2.3 A Sr.ª Juíza que proferiu a decisão que é objecto do recurso pronunciou-se nos termos do artigo 617.º, n.º 1, do Código de Processo Civil, na redacção actualmente vigente, resultante da Lei n.º 41/2013, de 26 de Junho, afirmando que a sentença recorrida não padece da invocada nulidade por omissão de pronúncia, prevista na primeira parte da alínea d) do n.º 1 do artigo 615.º.
3. Colhidos os vistos legais e na ausência de fundamento que obste ao conhecimento do recurso, cumpre apreciar e decidir.
As conclusões formuladas pelo apelante definem a matéria que é objecto de recurso e que cabe aqui precisar, traduzindo-se nas seguintes questões:
● Determinar se a decisão recorrida está ferida de nulidade.
● A pretensa ilegitimidade passiva do demandado/recorrente.
● A alegada incompetência material para a apreciação do incidente de prestação de caução.
● A falta de verificação dos pressupostos em que assenta a pretensão dos requerentes, com alegada violação, na decisão recorrida, do disposto nos artigos 128.º, 50.º, 90.º, 219.º e 233.º, n.º 1 alínea b), todos do CIRE.
II)
Fundamentação
1. Com relevância, importa considerar os seguintes factos que resultam do acordo das partes e dos documentos que integram os autos:
a) Os requerentes intentaram no Tribunal Judicial da comarca de Armamar uma acção declarativa com processo ordinário, que corre seus termos sob o n.º 95/08.9TBAMM, contra D…, peticionando a condenação desta a pagar-lhes, a título de indemnização por danos patrimoniais e não patrimoniais, a quantia de 237.607,00 euros, acrescida de juros de mora à taxa legal de 4% ao ano contados desde a citação até integral pagamento, reportando-se a factos ocorridos em 2004 e que os requerentes consideram configurar actuação negligente da ré.
b) Tal acção encontrava-se, em 28 de Maio de 2013 (data em que foi instaurado o presente procedimento de prestação de caução), no Supremo Tribunal de Justiça, em recurso de revista excepcional, admitido por decisão de 24 de Abril de 2013, conforme teor de fls. 10 verso a 15 verso.
c) Na pendência daquela acção ordinária n.º 95/08.9TBAMM foi instaurado o processo de insolvência n.º 106/11.0TBAMM, sendo insolvente o aludido D….
d) Já em fase de recurso, e para prosseguir os ulteriores termos da acção, a massa insolvente, através do Sr.
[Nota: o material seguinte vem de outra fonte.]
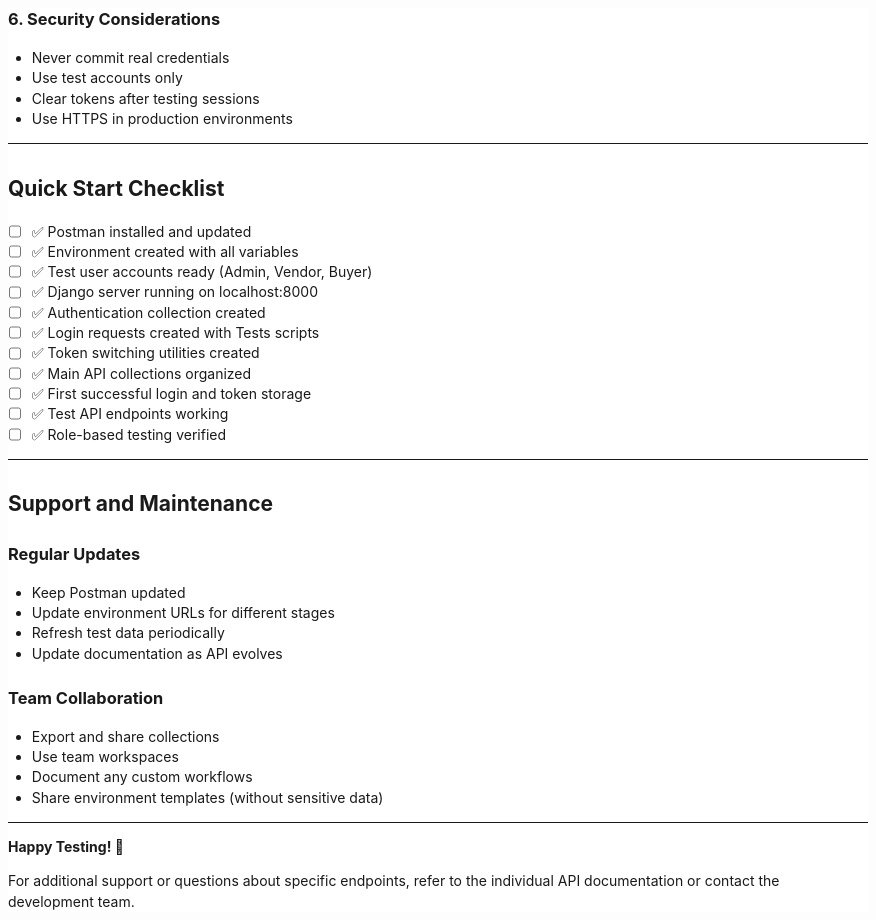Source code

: ### 6. Security Considerations
- Never commit real credentials
- Use test accounts only
- Clear tokens after testing sessions
- Use HTTPS in production environments

---

## Quick Start Checklist

- [ ] ✅ Postman installed and updated
- [ ] ✅ Environment created with all variables
- [ ] ✅ Test user accounts ready (Admin, Vendor, Buyer)
- [ ] ✅ Django server running on localhost:8000
- [ ] ✅ Authentication collection created
- [ ] ✅ Login requests created with Tests scripts
- [ ] ✅ Token switching utilities created
- [ ] ✅ Main API collections organized
- [ ] ✅ First successful login and token storage
- [ ] ✅ Test API endpoints working
- [ ] ✅ Role-based testing verified

---

## Support and Maintenance

### Regular Updates
- Keep Postman updated
- Update environment URLs for different stages
- Refresh test data periodically
- Update documentation as API evolves

### Team Collaboration
- Export and share collections
- Use team workspaces
- Document any custom workflows
- Share environment templates (without sensitive data)

---

**Happy Testing! 🚀**

For additional support or questions about specific endpoints, refer to the individual API documentation or contact the development team.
Administrador da Insolvência – E… – mandatou advogada para a representar naquela acção (acção ordinária n.º 95/08.9TBAMM).
e) No âmbito do processo de insolvência n.º 106/11.0TBAMM, em 14 de Março de 2013, foi proferida sentença que, nos termos do artigo 214.º do CIRE, homologou o plano de insolvência, com restrição quanto a créditos da titularidade da Fazenda Nacional ou Segurança Social, a qual transitou em julgado em 2 de Abril de 2013, nos termos documentados a fls. 50 e 51 e 52 verso.
f) Em 3 de Maio de 2013 foi proferida decisão que:
- Tendo em conta que “transitou em julgado a decisão de homologação do plano de insolvência que comporta um saneamento por transmissão”, declarou encerrado o processo de insolvência, nos termos do disposto no artigo 230.º, n.º 1, alínea b), do CIRE;
- E que, “em face da decisão de encerramento proferida e porquanto o plano da insolvência não atribui quaisquer funções ao Ex.mo AI, nos termos do artigo 233.º, n.º 1, b), do CIRE”, declarou cessadas as atribuições do administrador de insolvência nos aludidos autos, “sem prejuízo do dever de apresentação de contas” – teor de fls. 52.
g) Esta decisão foi notificada a todos os mandatários constituídos no âmbito do aludido processo de insolvência, por ofício expedido em 6 de Maio de 2013 (teor de fls. 79 a 82).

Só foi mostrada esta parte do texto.